Ausgewählter Abschnitt
——————————
Gott wohnt mitten unter uns

Gott wohnt mitten unter uns

Seit langer Zeit beobachte ich auf Twitter alle Tweets, die das Wort „Kirche“ enthalten (allerdings ohne die, die gleichzeitig „im Dorf“ oder „Ameisen“ beinhalten, aber das nur am Rande.)

Seit nunmehr über einer Woche rappelt es in dieser TweetDeck-Spalte regelmäßig. Immer wieder verlinken Menschen diesen ZEIT-Artikel von Friederike Gräff: „Ist Gott noch Mitglied der evangelischen Kirche?“ Auch mein Blog-Kollege Christian Spließ hat darauf schon geantwortet, und vieles, was er schreibt, kann ich so unterschreiben. Trotzdem möchte ich gerne auch nochmal meine eigenen Gedanken dazu beitragen.
——————————
Angezeigte Daten
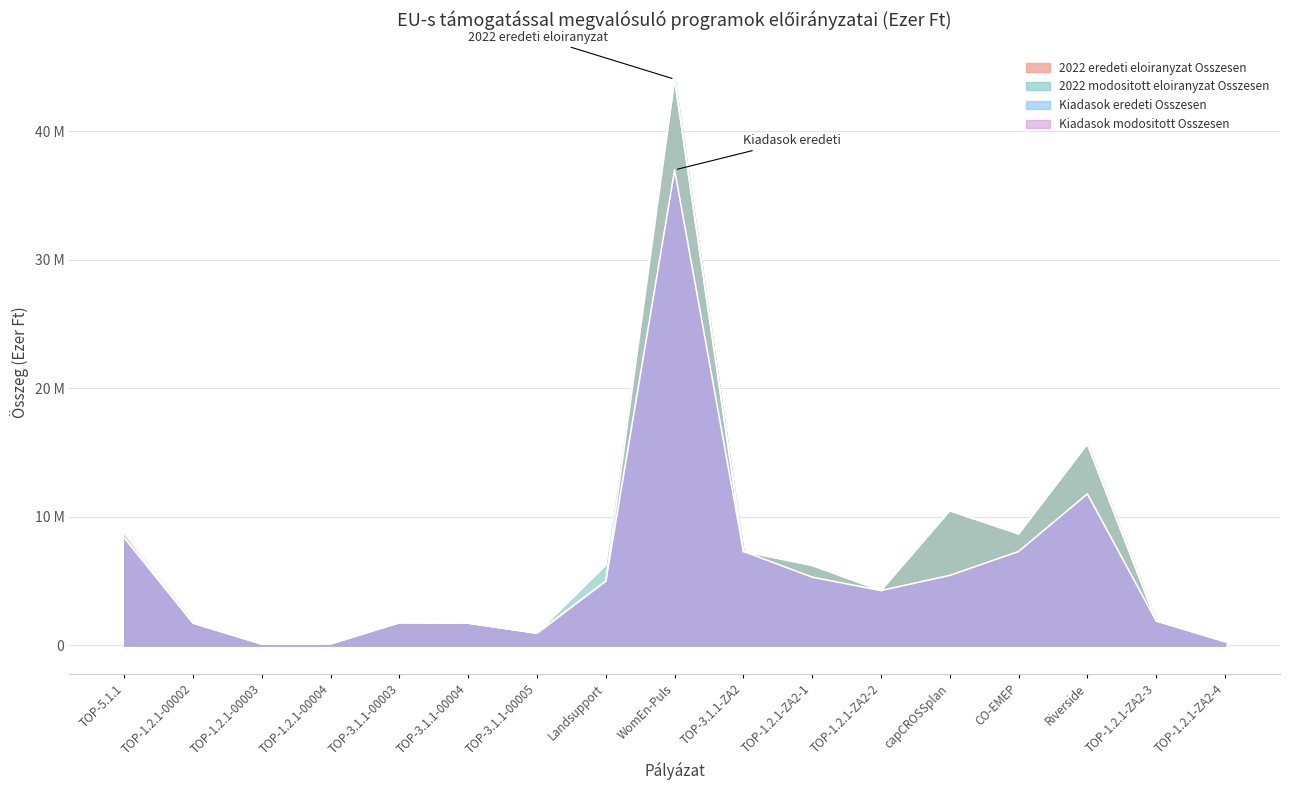

What is the sum of the 2022 eredeti eloiranyzat Osszesen values at CO-EMEP and capCROSSplan?

19172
——————————
Aufgabe A
Beantworten Sie anhand des ausgewählten Abschnitts diese Fragen:
(i) Welches Wort enthalten die Tweets, die auf Twitter beobachtet werden?
(ii) Welchen Titel trägt der ZEIT-Artikel von Friederike Gräff?
(iii) Wer hat auf diesen Artikel bereits geantwortet?
Aufgabe B
Schreiben Sie aus dem ausgewählten Abschnitt den Teil von „Seit nunmehr über“ bis einschließlich „Gedanken dazu beitragen.“ genau ab.

Ergebnis A
(i) Das Wort „Kirche“.
(ii) „Ist Gott noch Mitglied der evangelischen Kirche?“
(iii) Der Blog-Kollege Christian Spließ.

Ergebnis B
Seit nunmehr über einer Woche rappelt es in dieser TweetDeck-Spalte regelmäßig. Immer wieder verlinken Menschen diesen ZEIT-Artikel von Friederike Gräff: „Ist Gott noch Mitglied der evangelischen Kirche?“ Auch mein Blog-Kollege Christian Spließ hat darauf schon geantwortet, und vieles, was er schreibt, kann ich so unterschreiben. Trotzdem möchte ich gerne auch nochmal meine eigenen Gedanken dazu beitragen.